Same Target, Different Tools: A Multicenter Comparison of Local Anesthesia Cognitive Fusion, General Anesthesia Fusion, and General Anesthesia Grid Prostate Biopsy - Beyond the Abstract

The debate over how best to perform MRI-targeted transperineal prostate biopsy (TPPB) has long centred on a single question: does cognitive fusion (CF) perform equivalently to software-assisted fusion (SAF)? Until now, the prevailing evidence suggested it did. Khoo et al. (2021),1 in a series of 1,071 patients comparing visual estimation with software-based image fusion using the Biopsy platform, found no significant difference in cancer detection rates between the two approaches. Hung et al. (2024) reached a similar conclusion across 409 patients and 11 operators. Our study builds on this foundation — but takes the analysis a critical step further.

Rather than simply asking whether cognitive and software fusion produce equivalent results, we compared three complete clinical pathways: in-office local-anesthetic (LA) freehand CF TPPB, general-anesthetic (GA) CF TPPB via brachytherapy grid, and GA SAF TPPB using the BiopSee platform. This distinction is important. Prior studies isolated the fusion modality; ours examined the entire diagnostic ecosystem — anesthetic setting, access technique, operator model, and institutional pathway — as it exists in real-world practice.

To account for the non-randomised, multicentre nature of the data, we used 1:1 nearest-neighbour propensity score matching with a caliper of 0.1, balancing groups on age, BMI, PSA density, prostate volume, PI-RADS score, and biopsy history. After matching, all standardised mean differences across covariates fell below 0.1, confirming adequate balance. Logistic regression incorporating matching weights was then used to estimate the odds of clinically significant prostate cancer (csPCa) detection. The results were robust across two prespecified sensitivity analyses — a multivariable regression in the full unmatched cohort and a PI-RADS-stratified matched analysis — both of which remained directionally consistent with the primary findings.

What emerged was striking: the LA freehand CF pathway was associated with significantly higher detection of csPCa than both the SAF pathway (OR 0.48, 95% CI 0.34–0.69; P<.001) and the GA grid-based CF pathway (OR 0.64, 95% CI 0.44–0.92; P=.017). The benefit was most pronounced in the PI-RADS 4–5 subgroup, where targeting precision arguably matters most.

The comparison with the brachytherapy grid pathway deserves particular attention. While grid-based access offers a structured approach that facilitates training, it introduces well-recognised anatomical constraints. Pubic arch interference can restrict needle trajectory, particularly in patients with larger prostates or prominent pubic arches, limiting access to the lateral peripheral zone and apical targets. Freehand transperineal access is not constrained in this way — it permits longer sampling vectors along the lateral peripheral zone and more flexible angulation toward the apex, areas where significant cancers are frequently undersampled by grid-based templates. These geometric differences in gland coverage may partly explain our findings and deserve dedicated prospective evaluation.

Software-assisted fusion carries its own limitations that are sometimes underappreciated in the literature. Registration error, intraprocedural prostate motion, and probe or patient movement can cause target drift between needle passes. Because re-registration after each core is generally impractical in routine practice, accumulated misalignment may reduce the accuracy of targeting — particularly for smaller or anteriorly located lesions.

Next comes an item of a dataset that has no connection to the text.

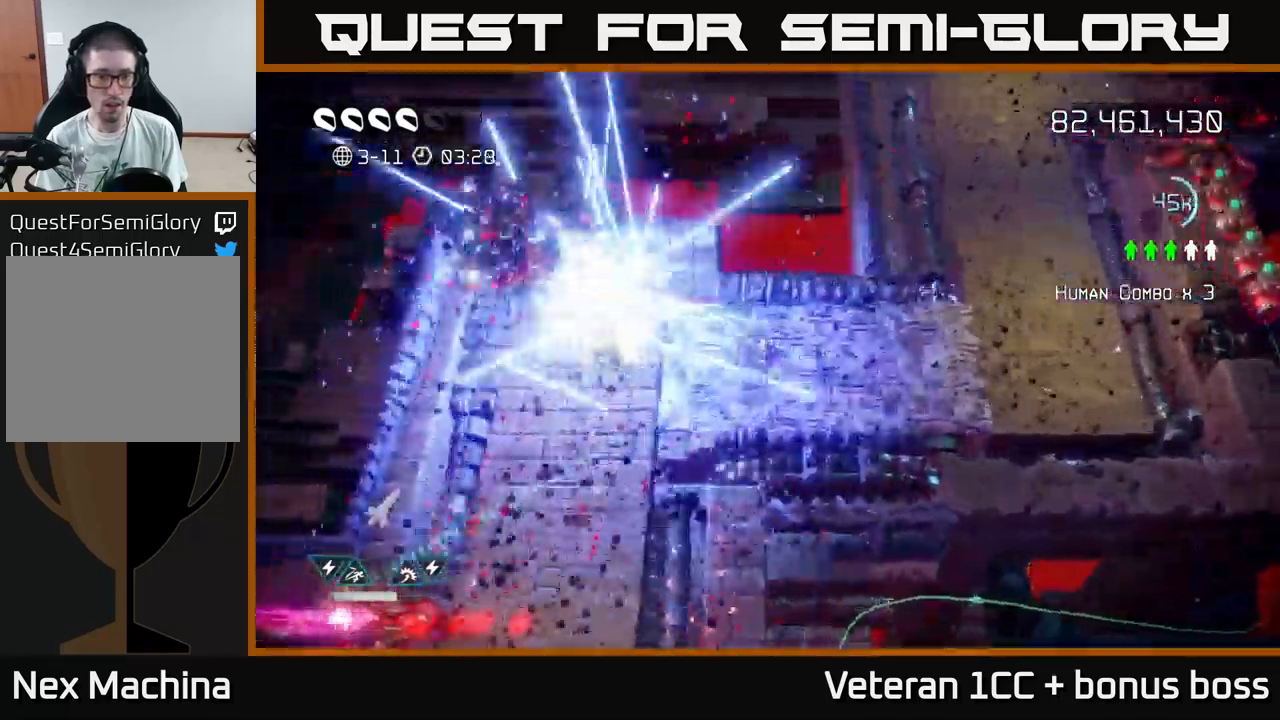
{"buttons": [], "left_stick": "down-left", "right_stick": "down", "events": [[34, "right_stick", "down-left"], [300, "left_stick", "up-left"], [417, "right_stick", "down"], [467, "left_stick", "down-left"]]}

Our findings do not invalidate software fusion or grid-based approaches. Both have important roles, particularly in centres building their transperineal programmes or training residents. Indeed, the inclusion of trainee operators in the Swiss cohort is a recognised limitation and may have contributed to the lower detection rates observed there. However, in the hands of experienced, high-volume operators — as was the case in both the New Zealand and Australian cohorts — freehand cognitive fusion under local anaesthesia performed at least as well or better than the technologically more intensive alternatives, while offering the additional advantages of avoiding general anaesthesia, reducing cost, and enabling office-based delivery of care.

Taken together, our data suggest that optimising the TPPB pathway is not simply a question of which fusion platform to adopt, but of how the entire procedure is organised and by whom. Future prospective multicentre trials with standardised MRI interpretation protocols, harmonised biopsy templates, controlled core numbers, and clearly defined operator experience thresholds are needed to disentangle the individual contributions of fusion modality, access technique, anesthetic setting, and operator expertise. Only then will we be able to confidently define which technical elements are truly driving differences in clinically significant prostate cancer detection.

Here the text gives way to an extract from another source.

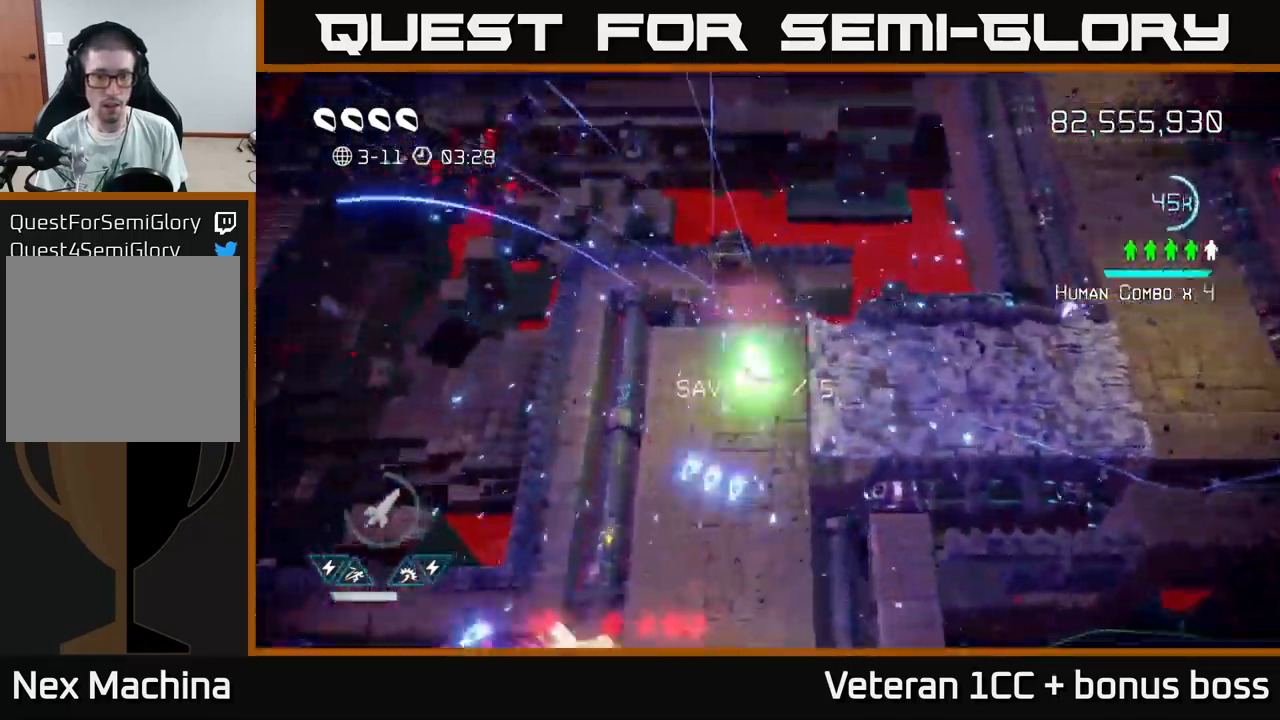
{"buttons": [], "left_stick": "down", "right_stick": "down", "events": [[150, "left_stick", "down"]]}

Written by: Flavio Vasconcelos Ordones, Tauranga Public Hospital, Tauranga, Bay of Plenty, New Zealand; University of Auckland, Faculty of Medicine and Health Sciences, Auckland, New Zealand; Urology Department, UNESP, São Paulo State University, Botucatu, São Paulo, Brazil

References:

  1. Khoo et al. A Comparison of Prostate Cancer Detection between Visual Estimation (Cognitive Registration) and Image Fusion (Software Registration) Targeted Transperineal Prostate Biopsy. J Urol. 2021 Apr;205(4):1075-1081. doi: 10.1097/JU.0000000000001476.
  2. Hung et al. Same Target, Different Tools: A Multicenter Comparison of Clinically Significant Prostate Cancer Detection Across Three MRI-Targeted Transperineal Biopsy Techniques. JU Open Plus. June 2026. | DOI: 10.1097/JU9.0000000000000467.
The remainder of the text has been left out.